Monday, February 01, 2010
Day 1
Of course, as soon as I try to examine our diet to see where healthy improvements can be made it seems easy to justify nearly every culinary decision and entrenched habit. But I'm still on for the project. I'll start by listing the aims:
1) Reduce alcohol intake to the month to zero. This is for health reasons, to give my system time to regroup and repair without adding additional challenges.
2) Cut down on oils and fats. Actually, as vegans who make most of our own food we don't really get through excessive amounts of fats but it's tempting to eat fried food more often than we should and I have become a little bit generous when putting that first dollop of oil into the pan at the start of the cooking process, so this month is time to be a bit more thoughtful about it.
3) Make sure that the daily five fruit and vegetable target is met. This is an almost entirely arbitrary figure dreamed up by social engineers who want to make healthy eating easier for morons but it does represent a target that will be achievable by swapping fruit for my afternoon tea and toast.
4) Pay more consideration to my salt intake. I'm not afraid of salt but enjoy it to the extent that I wonder if I'm damaging my palate by over salting. I have high blood pressure so salt is generally considered a bad thing, but I'm on a medication which expels salt and so leaves me at risk of a potassium imbalance giving me something of a let out.

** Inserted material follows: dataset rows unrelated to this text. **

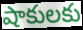
షాకులకు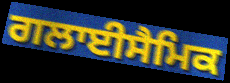
ਗਲਾਈਸੈਮਿਕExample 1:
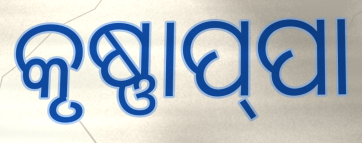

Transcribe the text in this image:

କୃଷ୍ଣାପ୍‌ପା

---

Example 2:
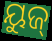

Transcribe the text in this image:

ୟୁଜ୍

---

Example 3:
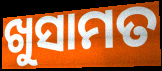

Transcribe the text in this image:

ଖୁସାମତ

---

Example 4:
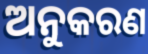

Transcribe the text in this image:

ଅନୁକରଣ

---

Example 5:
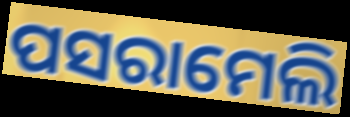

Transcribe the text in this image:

ପସରାମେଲି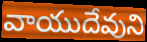
వాయుదేవుని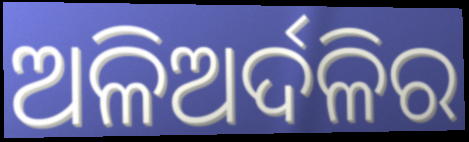
ଅଳିଅର୍ଦଳିର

On the other hand, making nearly all our own food I have much better control over our salt intake than many and by my estimation we are coming in at pretty much the NHS recommendation of 6g daily. This month I hope to reduce that by half or so. This may have benefits for my sense of taste.
5) We don't do many cakes or puddings. Anything we have this month will be the lower fat reduced sugar options just for completeness. However, certain junk foods, chips from the shop, weekly takeaways and so on will be suspended for the period, just to break the habit.

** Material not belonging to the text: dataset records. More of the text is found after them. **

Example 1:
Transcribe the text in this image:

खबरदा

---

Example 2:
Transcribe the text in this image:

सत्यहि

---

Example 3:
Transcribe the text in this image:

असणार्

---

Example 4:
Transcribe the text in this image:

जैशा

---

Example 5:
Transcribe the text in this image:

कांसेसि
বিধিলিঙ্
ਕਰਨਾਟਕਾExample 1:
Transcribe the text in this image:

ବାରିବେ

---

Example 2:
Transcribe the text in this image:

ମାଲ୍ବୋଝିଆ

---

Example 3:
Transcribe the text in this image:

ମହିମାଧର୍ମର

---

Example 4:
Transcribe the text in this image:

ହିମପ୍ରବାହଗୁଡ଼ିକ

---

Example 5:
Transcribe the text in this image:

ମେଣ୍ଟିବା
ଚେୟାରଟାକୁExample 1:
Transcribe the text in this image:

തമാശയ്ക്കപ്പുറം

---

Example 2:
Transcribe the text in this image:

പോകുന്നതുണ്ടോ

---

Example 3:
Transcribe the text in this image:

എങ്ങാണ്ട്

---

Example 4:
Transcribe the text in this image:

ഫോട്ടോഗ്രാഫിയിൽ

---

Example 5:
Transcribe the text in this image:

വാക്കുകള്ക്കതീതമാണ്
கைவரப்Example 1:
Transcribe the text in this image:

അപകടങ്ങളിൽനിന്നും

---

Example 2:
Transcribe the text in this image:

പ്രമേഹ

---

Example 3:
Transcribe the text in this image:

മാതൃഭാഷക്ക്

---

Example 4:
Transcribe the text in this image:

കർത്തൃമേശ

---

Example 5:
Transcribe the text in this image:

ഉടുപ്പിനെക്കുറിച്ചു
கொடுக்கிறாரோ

6) Supplements; we rarely use supplements to our diet but for the month a daily low dosage B12 tablet and some other trace minerals seem attractive. Also some cold pressed oil rich in omega 3 for salads.
What the month is not about:
It's not about abstinence for the sake of it. I have a couple of dinner dates and Valentine's day booked for the month and I intend to enjoy those outings, although I'll try to keep the alcohol free bit true and avoid anything excessively rich.

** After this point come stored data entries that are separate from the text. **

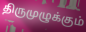
திருமுழுக்கும்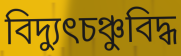
বিদ্যুৎচঞ্চুবিদ্ধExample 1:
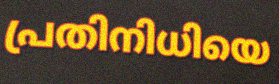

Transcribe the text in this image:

പ്രതിനിധിയെ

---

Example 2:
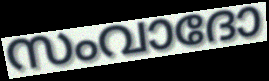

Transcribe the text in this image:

സംവാദോ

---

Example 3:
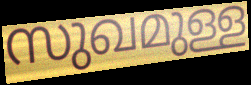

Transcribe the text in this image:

സുഖമുള്ള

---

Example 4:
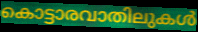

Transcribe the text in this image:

കൊട്ടാരവാതിലുകൾ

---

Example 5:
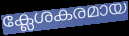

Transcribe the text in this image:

ക്ലേശകരമായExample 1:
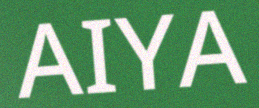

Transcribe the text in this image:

AIYA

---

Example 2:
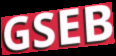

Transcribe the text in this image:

GSEB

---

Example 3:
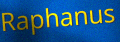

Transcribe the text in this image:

Raphanus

It's not about weight loss. Not trying or intending to lose weight and if I'm hungry I'll eat, but I'll try to eat healthier alternatives.
Orange Salad
This is a simple side salad that can be eaten as a snack to vary the monotony of a fruit diet!
Carefully peel and slice some sweet juicy oranges catching all the juices. Finely slice a red (or yellow) onion and divide into rings. Arrange the orange slices and onion rings attractively in your serving dish. Pour over the juices, season with a little finely ground pepper and decorate with a small spoonful of capers and pomegranate seeds.